As for the allegedly strong dollar having “made it difficult for American companies to add manufacturing jobs,” this too was a backwards assertion. Jobs are a function of investment, and the more investment in a country, the higher the pay. The U.S. is once again a magnet for investment. That’s why compensation in the States is so robust, thus explaining why people around the world routinely risk their lives to get to a country in which even the illegal, under the table jobs pay well relative to what’s available elsewhere. Crucial here is that manufacturing work is no longer valuable. So thankfully automated has it become that actual factory jobs in China pay the equivalent of a Starbuck’s latte on a daily basis. In short, it’s difficult for “American companies to add manufacturing jobs inside the U.S.” because it’s too expensive to hire the typical American worker. Such is the genius of investment. It’s compassionately priced Americans about out of back-breaking factory work.

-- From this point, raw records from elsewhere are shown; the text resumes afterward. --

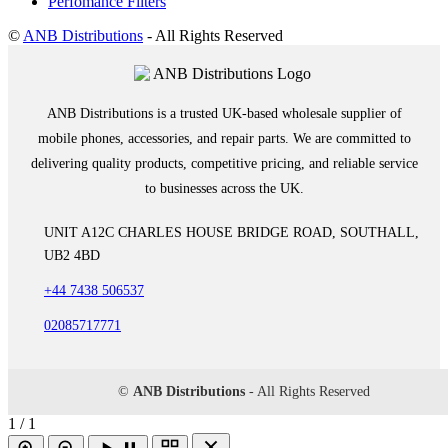
Perfomance Filters
©
ANB Distributions
- All Rights Reserved
ANB Distributions is a trusted UK-based wholesale supplier of
mobile phones, accessories, and repair parts. We are committed to
delivering quality products, competitive pricing, and reliable service
to businesses across the UK.
UNIT A12C CHARLES HOUSE BRIDGE ROAD, SOUTHALL,
UB2 4BD
+44 7438 506537
02085717771
©
ANB Distributions
- All Rights Reserved
1 / 1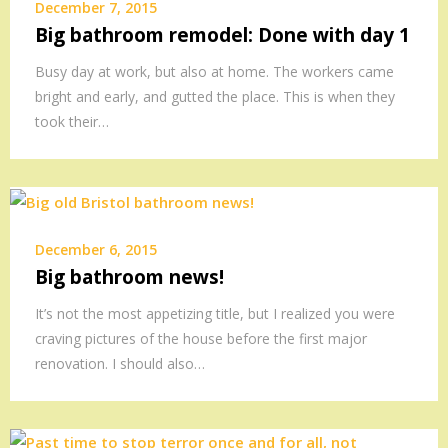
December 7, 2015
Big bathroom remodel: Done with day 1
Busy day at work, but also at home. The workers came
bright and early, and gutted the place. This is when they
took their…
December 6, 2015
Big bathroom news!
It’s not the most appetizing title, but I realized you were
craving pictures of the house before the first major
renovation. I should also…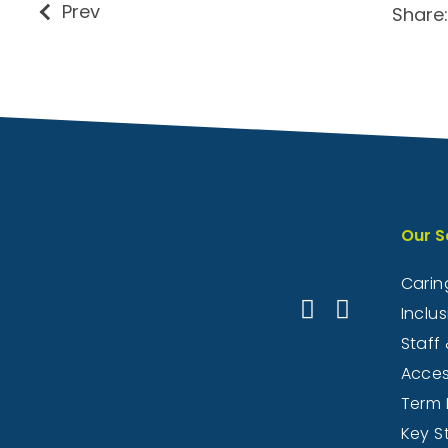
Prev
Share:
Our S
Caring
Inclu
Staff 
Acce
Term 
Key S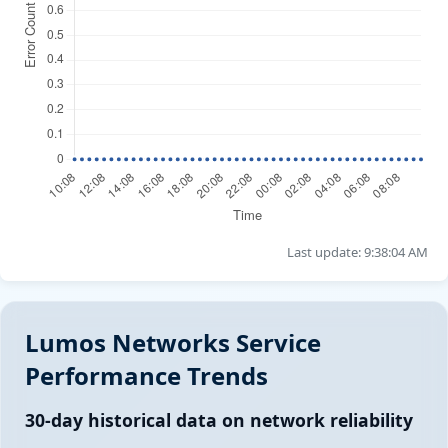
Last update: 9:38:04 AM
Lumos Networks Service
Performance Trends
30-day historical data on network reliability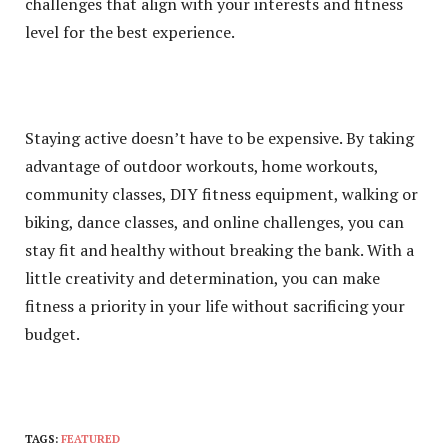
challenges that align with your interests and fitness
level for the best experience.
Staying active doesn’t have to be expensive. By taking
advantage of outdoor workouts, home workouts,
community classes, DIY fitness equipment, walking or
biking, dance classes, and online challenges, you can
stay fit and healthy without breaking the bank. With a
little creativity and determination, you can make
fitness a priority in your life without sacrificing your
budget.
TAGS:
FEATURED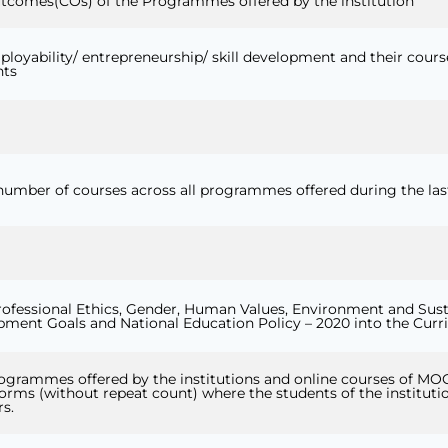
tcomes(COs) of the Programmes offered by the institution
ployability/ entrepreneurship/ skill development and their course
nts
 number of courses across all programmes offered during the last
o Professional Ethics, Gender, Human Values, Environment and Sust
pment Goals and National Education Policy – 2020 into the Cur
rogrammes offered by the institutions and online courses of MO
ms (without repeat count) where the students of the instituti
rs.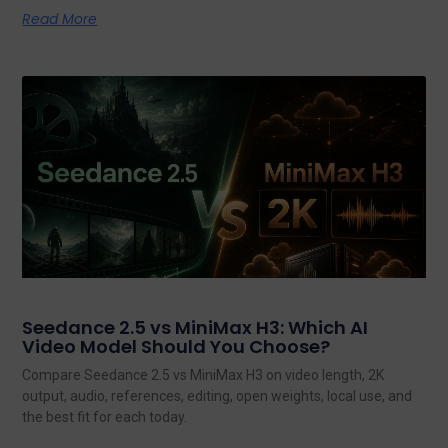
Read More
Seedance 2.5 vs MiniMax H3: Which AI
Video Model Should You Choose?
Compare Seedance 2.5 vs MiniMax H3 on video length, 2K
output, audio, references, editing, open weights, local use, and
the best fit for each today.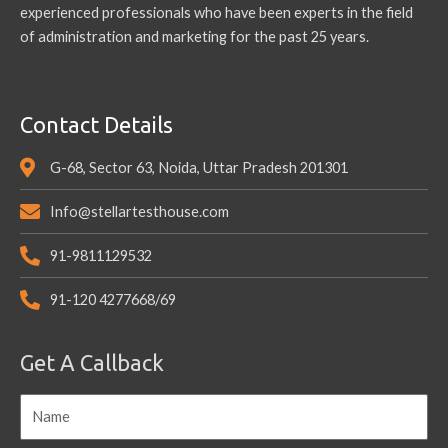
experienced professionals who have been experts in the field
of administration and marketing for the past 25 years.
Contact Details
G-68, Sector 63, Noida, Uttar Pradesh 201301
Info@stellartesthouse.com
91-9811129532
91-120 4277668/69
Get A Callback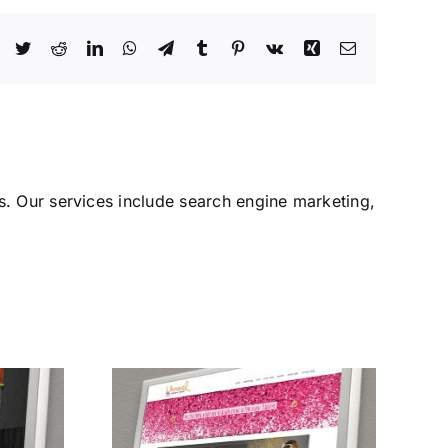
Facebook
Twitter
Reddit
LinkedIn
WhatsApp
Telegram
Tumblr
Pinterest
Vk
Xing
Email
. Our services include search engine marketing,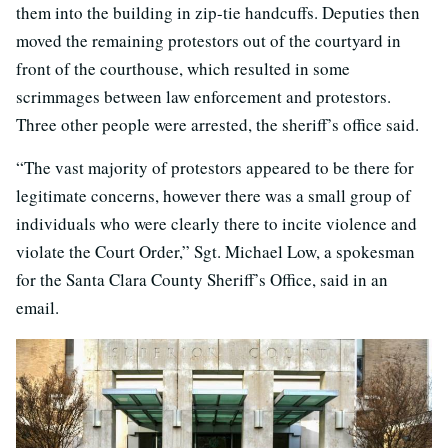
them into the building in zip-tie handcuffs. Deputies then
moved the remaining protestors out of the courtyard in
front of the courthouse, which resulted in some
scrimmages between law enforcement and protestors.
Three other people were arrested, the sheriff’s office said.
“The vast majority of protestors appeared to be there for
legitimate concerns, however there was a small group of
individuals who were clearly there to incite violence and
violate the Court Order,” Sgt. Michael Low, a spokesman
for the Santa Clara County Sheriff’s Office, said in an
email.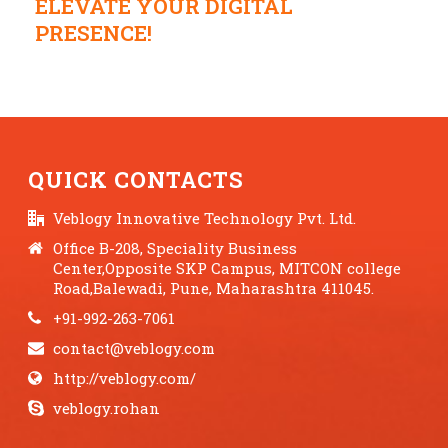
ELEVATE YOUR DIGITAL
PRESENCE!
QUICK CONTACTS
Veblogy Innovative Technology Pvt. Ltd.
Office B-208, Speciality Business
Center,Opposite SKP Campus, MITCON college
Road,Balewadi, Pune, Maharashtra 411045.
+91-992-263-7061
contact@veblogy.com
http://veblogy.com/
veblogy.rohan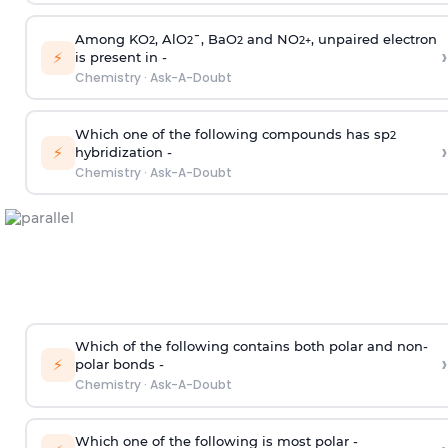
Among KO
, AlO
¯, BaO
and NO
, unpaired electron
2
2
2
2
+
›
⚡
is present in -
Chemistry
·
Ask-A-Doubt
Which one of the following compounds has sp
2
›
⚡
hybridization -
Chemistry
·
Ask-A-Doubt
Which of the following contains both polar and non-
›
⚡
polar bonds -
Chemistry
·
Ask-A-Doubt
Which one of the following is most polar -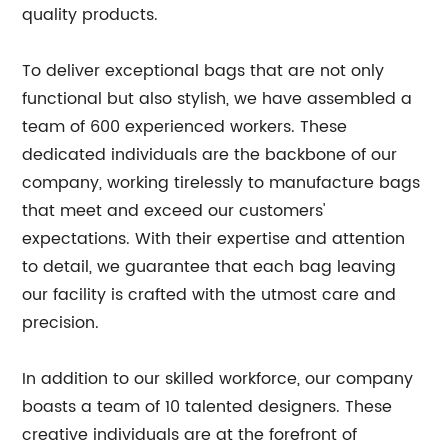
quality products.
To deliver exceptional bags that are not only
functional but also stylish, we have assembled a
team of 600 experienced workers. These
dedicated individuals are the backbone of our
company, working tirelessly to manufacture bags
that meet and exceed our customers'
expectations. With their expertise and attention
to detail, we guarantee that each bag leaving
our facility is crafted with the utmost care and
precision.
In addition to our skilled workforce, our company
boasts a team of 10 talented designers. These
creative individuals are at the forefront of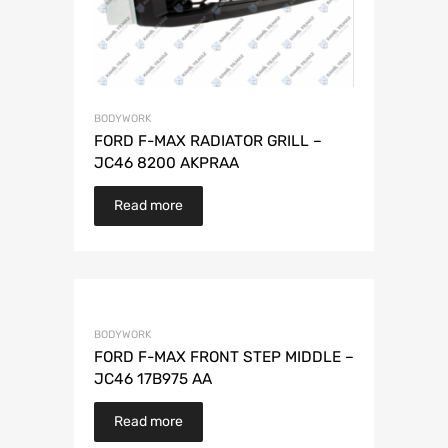
BODYWORK
FORD F-MAX RADIATOR GRILL –
JC46 8200 AKPRAA
Read more
BODYWORK
FORD F-MAX FRONT STEP MIDDLE –
JC46 17B975 AA
Read more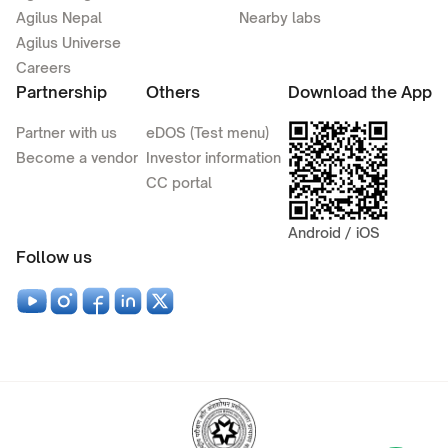
Agilus Nepal
Nearby labs
Agilus Universe
Careers
Partnership
Others
Download the App
Partner with us
eDOS (Test menu)
Become a vendor
Investor information
CC portal
Android / iOS
Follow us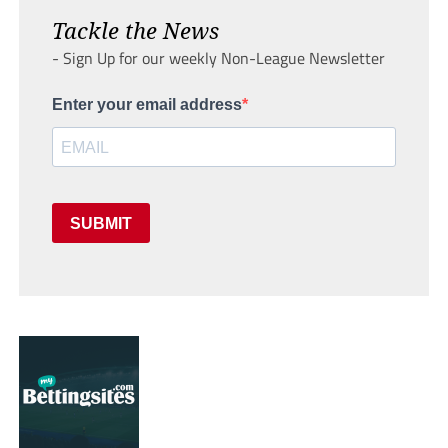
Tackle the News
- Sign Up for our weekly Non-League Newsletter
Enter your email address
SUBMIT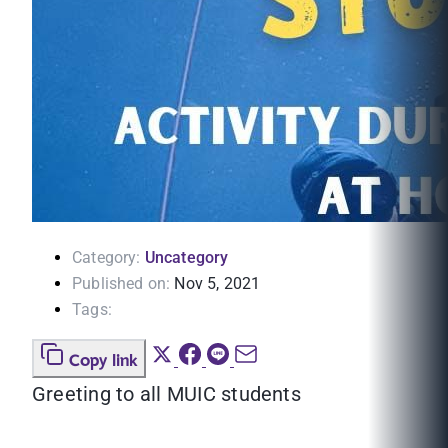
Category:
Uncategory
Published on:
Nov 5, 2021
Tags:
Copy link
Greeting to all MUIC students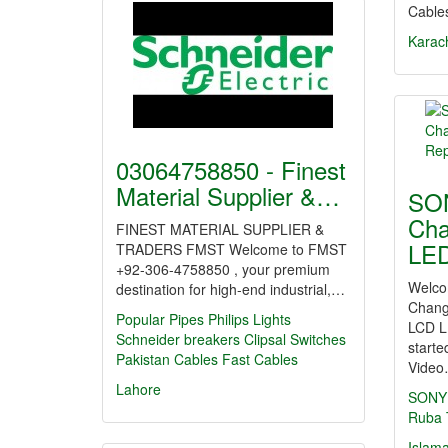
Cable
Karac
03064758850 - Finest
Material Supplier &…
SO
Cha
FINEST MATERIAL SUPPLIER &
LED
TRADERS FMST Welcome to FMST
+92-306-4758850 , your premium
Welco
destination for high-end industrial,…
Chang
Popular Pipes
Philips Lights
LCD L
Schneider breakers
Clipsal Switches
starte
Pakistan Cables
Fast Cables
Vide
Lahore
SONY
Ruba
Islam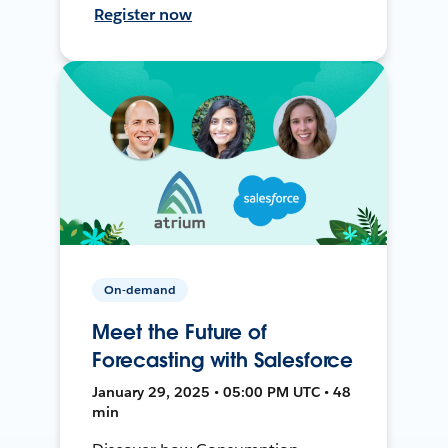
Register now
On-demand
Meet the Future of
Forecasting with Salesforce
January 29, 2025 • 05:00 PM UTC • 48
min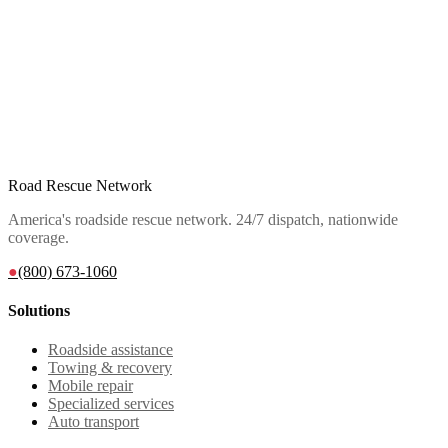
Road Rescue Network
America's roadside rescue network. 24/7 dispatch, nationwide
coverage.
●
(800) 673-1060
Solutions
Roadside assistance
Towing & recovery
Mobile repair
Specialized services
Auto transport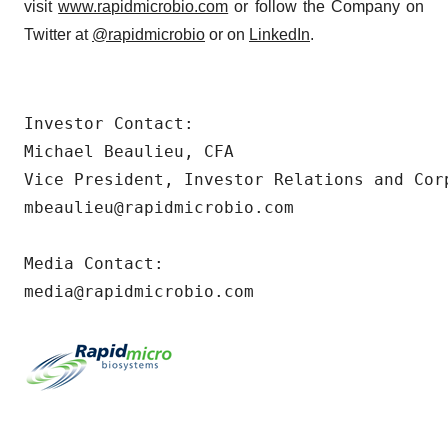
visit
www.rapidmicrobio.com
or follow the Company on
Twitter at
@rapidmicrobio
or on
LinkedIn
.
Investor Contact:

Michael Beaulieu, CFA

Vice President, Investor Relations and Corp
mbeaulieu@rapidmicrobio.com

Media Contact:

media@rapidmicrobio.com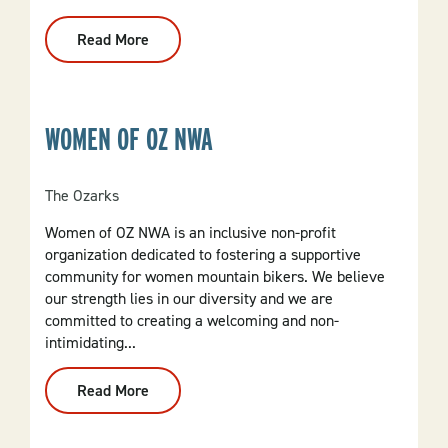
Read More
:
Arlington
Resort
Hotel
&
Spa
WOMEN OF OZ NWA
The Ozarks
Women of OZ NWA is an inclusive non-profit
organization dedicated to fostering a supportive
community for women mountain bikers. We believe
our strength lies in our diversity and we are
committed to creating a welcoming and non-
intimidating...
Read More
:
Women
Of
OZ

Interesting about all of the above is that in making the comically false assertion that the dollar has been “always stronger” since 1971, the Kemp Foundation is oddly calling for the kind of devaluation of the greenback that Jack Kemp was so famously against. The Foundation members no doubt pay lip service to a gold-defined dollar, make the naïve contention that pegging two floating currencies together (dollar/euro) is the equivalent of currency nirvana, but the main point of the Foundation’s thought piece is that the dollar has been too strong, and that its strength has caused an economy-sapping “trade deficit.” That's tood bad, though in their defense they would never knowingly write what is so untrue.
Oh well, readers are probably getting tired, but it’s worth pointing out that the Kemp Foundation piece, if followed, would likely bring down the so-called “trade deficit.” It would because the disciples of Kemp are implicitly calling for a devalued dollar, a devalued dollar is an investment repellent, and if less capital is flowing into the U.S. such that we’re earning less, it means we’ll be exporting fewer shares of our less attractive corporations. And because Americans will be earning less, it’s possible that the low-paying manufacturing jobs of the past will return to the U.S. We would be quite a bit poorer under such a scenario, but it’s worth pointing out that the path to a lower “trade deficit” is only possible if we’re willing to accept being much poorer. A champion of growth is having his name associated with well-meaning individuals unwittingly calling for policies inimical to growth
So that’s it. There’s much more that’s easy to disprove in the Kemp Foundation piece, but time is precious. Inquiring minds were curious and sent the text my way. Here’s a semi-brief response.
John Tamny is editor of RealClearMarkets, Director of the Center for Economic Freedom at FreedomWorks, and a senior economic adviser to Toreador Research and Trading (www.trtadvisors.com).